Thanks to Ganesh M. Ramanujam, Jaya Gauri and Mahavira Roberts, and the students of Bhaktivedanta Academy of North America for sponsoring three new water tanks (two are already installed and the third one is just now coming).
Here’s Mayapur after a drink at one of the new tanks, sprinkled with the hay that he throws on himself with his horns. He thinks it makes him look tough—aren’t those horns warning enough?
Initially, we kept Save the Cow’s brand-new donated Mahindra tractor in the cow barn and the mower under a tarp. Then, we purchased an economical “Instant Garage Shelter” as a temporary solution, which we thought would last a year or two while we saved up enough funds for a permanent structure. Unfortunately, it proved to be very temporary when, within a few weeks, it came down during the first thunderstorm of the summer.
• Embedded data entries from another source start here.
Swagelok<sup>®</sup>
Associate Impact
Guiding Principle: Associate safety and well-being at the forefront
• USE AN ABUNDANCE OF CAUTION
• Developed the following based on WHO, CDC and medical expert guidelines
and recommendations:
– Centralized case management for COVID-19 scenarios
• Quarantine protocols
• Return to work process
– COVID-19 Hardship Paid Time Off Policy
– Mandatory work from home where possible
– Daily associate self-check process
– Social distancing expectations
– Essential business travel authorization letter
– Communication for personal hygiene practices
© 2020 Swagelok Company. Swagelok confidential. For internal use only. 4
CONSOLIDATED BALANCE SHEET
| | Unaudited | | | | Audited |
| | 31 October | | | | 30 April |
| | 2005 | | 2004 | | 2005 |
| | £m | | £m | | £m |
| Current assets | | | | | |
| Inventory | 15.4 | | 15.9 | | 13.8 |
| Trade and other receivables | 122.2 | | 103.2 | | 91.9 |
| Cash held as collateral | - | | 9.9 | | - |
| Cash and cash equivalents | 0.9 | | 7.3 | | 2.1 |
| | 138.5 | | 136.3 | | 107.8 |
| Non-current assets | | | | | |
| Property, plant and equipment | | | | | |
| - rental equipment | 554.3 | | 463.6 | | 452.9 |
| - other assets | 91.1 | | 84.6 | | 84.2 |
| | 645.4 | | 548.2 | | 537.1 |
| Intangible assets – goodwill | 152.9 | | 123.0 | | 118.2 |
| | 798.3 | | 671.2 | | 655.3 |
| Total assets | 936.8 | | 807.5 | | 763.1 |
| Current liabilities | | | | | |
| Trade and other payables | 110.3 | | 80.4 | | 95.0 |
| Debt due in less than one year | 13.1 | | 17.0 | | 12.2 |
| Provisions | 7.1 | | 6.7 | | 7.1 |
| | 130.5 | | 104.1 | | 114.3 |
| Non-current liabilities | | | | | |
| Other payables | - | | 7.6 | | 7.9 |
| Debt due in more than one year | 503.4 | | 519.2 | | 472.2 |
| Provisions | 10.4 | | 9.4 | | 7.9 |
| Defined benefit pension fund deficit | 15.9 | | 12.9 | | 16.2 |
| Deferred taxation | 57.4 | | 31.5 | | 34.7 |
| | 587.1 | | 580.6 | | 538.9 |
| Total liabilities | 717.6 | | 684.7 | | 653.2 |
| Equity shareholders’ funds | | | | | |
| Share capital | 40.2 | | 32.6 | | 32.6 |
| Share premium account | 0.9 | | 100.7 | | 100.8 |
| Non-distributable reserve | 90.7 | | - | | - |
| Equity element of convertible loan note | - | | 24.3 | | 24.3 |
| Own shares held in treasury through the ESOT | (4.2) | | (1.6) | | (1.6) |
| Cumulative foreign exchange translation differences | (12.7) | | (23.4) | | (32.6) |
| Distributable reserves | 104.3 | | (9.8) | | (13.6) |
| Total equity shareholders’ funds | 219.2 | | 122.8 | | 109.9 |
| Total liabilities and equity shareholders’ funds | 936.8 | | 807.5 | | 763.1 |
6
That inspired us to step up fundraising efforts and with the generous support of the following donors, we were able to provide a suitable shelter for Save the Cow’s tractor, which is used for delivering 800-pound hay-rolls to the cows in the winter and for mowing the pastures in the summer. Thank you to Varuna and Kirtaniya Aggarwal, Sadhu Sanga Men’s Group, and Mrs. Marion Solomon.
It’s about time to replace some pasture gates, which get beat up over the years by cows, cars, and the climate. We could use five new 12-foot-wide gates, which cost about $70 each.
Seed and Fertilizer
Last year we seeded a 13-acre field at New Raman Reti with Tifton 9 Bahia grass and harvested 45 hay rolls in one cutting. To help establish a stronger, higher yielding pasture, we plan to re-seed that field again this spring. At the recommended planting rate of 20 pounds of seed per acre, we require seven 40-pound bags of Tifton 9 seed ($125 per bag) at a total cost of $875.
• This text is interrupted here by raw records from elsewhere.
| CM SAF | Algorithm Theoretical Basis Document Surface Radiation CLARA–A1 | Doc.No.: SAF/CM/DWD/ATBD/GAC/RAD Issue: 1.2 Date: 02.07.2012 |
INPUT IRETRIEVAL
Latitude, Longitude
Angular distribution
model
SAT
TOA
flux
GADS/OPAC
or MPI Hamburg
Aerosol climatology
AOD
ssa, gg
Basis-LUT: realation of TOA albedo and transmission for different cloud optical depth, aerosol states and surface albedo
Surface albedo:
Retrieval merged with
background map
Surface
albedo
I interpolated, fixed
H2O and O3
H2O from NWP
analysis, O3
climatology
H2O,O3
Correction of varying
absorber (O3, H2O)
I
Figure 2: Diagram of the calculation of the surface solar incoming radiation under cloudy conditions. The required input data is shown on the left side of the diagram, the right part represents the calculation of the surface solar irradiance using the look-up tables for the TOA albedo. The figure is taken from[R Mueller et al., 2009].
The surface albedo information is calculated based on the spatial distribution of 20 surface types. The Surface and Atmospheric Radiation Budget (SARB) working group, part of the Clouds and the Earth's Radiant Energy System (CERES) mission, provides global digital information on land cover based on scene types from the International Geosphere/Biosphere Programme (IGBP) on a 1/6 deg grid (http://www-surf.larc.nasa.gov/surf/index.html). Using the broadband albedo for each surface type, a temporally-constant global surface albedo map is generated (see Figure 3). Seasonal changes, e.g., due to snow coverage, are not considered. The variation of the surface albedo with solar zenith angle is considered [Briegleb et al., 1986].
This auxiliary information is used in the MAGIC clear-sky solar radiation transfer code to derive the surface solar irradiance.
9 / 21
That field along with the others (for both hay production and summer pasture grass) need to be fertilized with nitrogen. The cost of spreading fertilizer on all the fields comes to about $2800 (fertilizer prices are15% higher than last year).
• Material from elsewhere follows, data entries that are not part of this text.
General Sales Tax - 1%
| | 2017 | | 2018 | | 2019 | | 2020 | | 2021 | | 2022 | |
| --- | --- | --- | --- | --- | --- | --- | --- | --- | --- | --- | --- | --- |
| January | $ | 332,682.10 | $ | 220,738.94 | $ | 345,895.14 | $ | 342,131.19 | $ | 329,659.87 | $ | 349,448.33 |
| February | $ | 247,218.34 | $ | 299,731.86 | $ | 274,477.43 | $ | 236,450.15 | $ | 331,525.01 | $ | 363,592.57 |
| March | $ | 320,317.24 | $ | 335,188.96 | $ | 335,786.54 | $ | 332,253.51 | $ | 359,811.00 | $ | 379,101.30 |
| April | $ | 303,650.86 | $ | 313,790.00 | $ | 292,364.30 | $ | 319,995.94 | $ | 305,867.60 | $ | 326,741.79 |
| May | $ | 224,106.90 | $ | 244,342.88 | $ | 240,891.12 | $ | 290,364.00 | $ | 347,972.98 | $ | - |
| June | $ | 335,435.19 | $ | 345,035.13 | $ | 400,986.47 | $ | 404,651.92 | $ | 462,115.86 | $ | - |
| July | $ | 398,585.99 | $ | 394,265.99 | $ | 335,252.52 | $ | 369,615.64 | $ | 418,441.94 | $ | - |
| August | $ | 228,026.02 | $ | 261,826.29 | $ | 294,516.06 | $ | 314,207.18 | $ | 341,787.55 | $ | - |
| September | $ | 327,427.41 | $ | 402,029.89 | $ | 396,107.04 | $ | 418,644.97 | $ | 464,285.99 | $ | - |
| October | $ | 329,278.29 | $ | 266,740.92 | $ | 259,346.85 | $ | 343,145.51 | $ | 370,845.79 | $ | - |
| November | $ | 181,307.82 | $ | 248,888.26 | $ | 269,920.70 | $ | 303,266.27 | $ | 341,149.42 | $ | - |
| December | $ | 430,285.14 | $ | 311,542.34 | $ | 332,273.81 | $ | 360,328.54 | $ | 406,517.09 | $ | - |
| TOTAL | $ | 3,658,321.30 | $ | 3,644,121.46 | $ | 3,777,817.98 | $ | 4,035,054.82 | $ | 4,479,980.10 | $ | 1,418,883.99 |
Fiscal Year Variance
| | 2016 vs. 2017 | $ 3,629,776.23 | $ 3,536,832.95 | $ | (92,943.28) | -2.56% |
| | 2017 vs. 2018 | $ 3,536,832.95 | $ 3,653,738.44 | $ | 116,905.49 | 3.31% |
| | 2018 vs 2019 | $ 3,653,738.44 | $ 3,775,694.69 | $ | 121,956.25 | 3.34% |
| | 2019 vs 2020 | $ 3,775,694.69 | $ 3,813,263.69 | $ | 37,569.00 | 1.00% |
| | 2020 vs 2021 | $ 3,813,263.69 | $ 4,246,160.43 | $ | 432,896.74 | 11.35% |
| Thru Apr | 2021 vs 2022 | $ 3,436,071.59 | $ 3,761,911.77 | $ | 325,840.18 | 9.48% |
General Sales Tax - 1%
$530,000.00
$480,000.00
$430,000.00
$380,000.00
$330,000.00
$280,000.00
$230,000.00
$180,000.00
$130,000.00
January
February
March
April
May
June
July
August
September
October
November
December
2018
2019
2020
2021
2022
Cow Shelter / Infirmary / Hospice
Another feature of caring for an aging herd is the opportunity to improve our service by providing for the special needs of geriatric bovines. In North Central Florida, healthy, young cows can live well without the need of barns. All of our pastures have trees, which provide shade and some shelter from wind and rain. As our cows age, however, they need extra care and shelter from the elements. We can make them more comfortable by providing additional shelter from summer sun and winter winds and rain.
To this end, Save the Cow plans to build a 12 x 24 foot multi-purpose barn shelter in one of the pastures. This structure will be open on both ends to allow free access to the cows and oriented in such a way as to provide refuge from the prevailing winds, which can be quite chilly in the wintertime. In addition, it will provide shade and shelter from the rain. This barn will be equipped with a central beam sturdy enough to support a cow sling, which can hoist a cow having difficulty standing. There will also be a gate on each end so that the building can be closed to create an infirmary for sick cows or a hospice facility when necessary. The estimated materials cost is $2500 and we plan to construct it with a combination of volunteers and local carpenters.